PROBLEM STATEMENT: Find the string "right" in the data, then copy every line where it is found.

═══ SUPPLIED INFORMATION

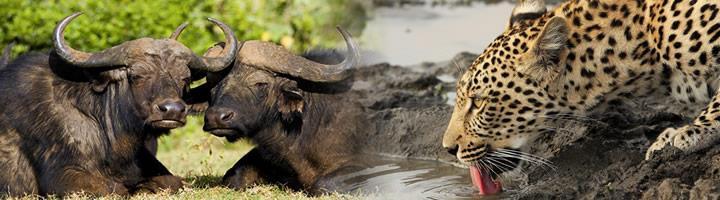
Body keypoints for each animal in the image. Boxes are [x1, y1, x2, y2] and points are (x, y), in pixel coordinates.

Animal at [0, 12, 239, 195]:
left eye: (185, 78)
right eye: (137, 75)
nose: (172, 110)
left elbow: (173, 182)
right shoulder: (61, 176)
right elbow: (116, 188)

══════

WRITTEN SOLUTION:
right eye: (137, 75)
right shoulder: (61, 176)
right elbow: (116, 188)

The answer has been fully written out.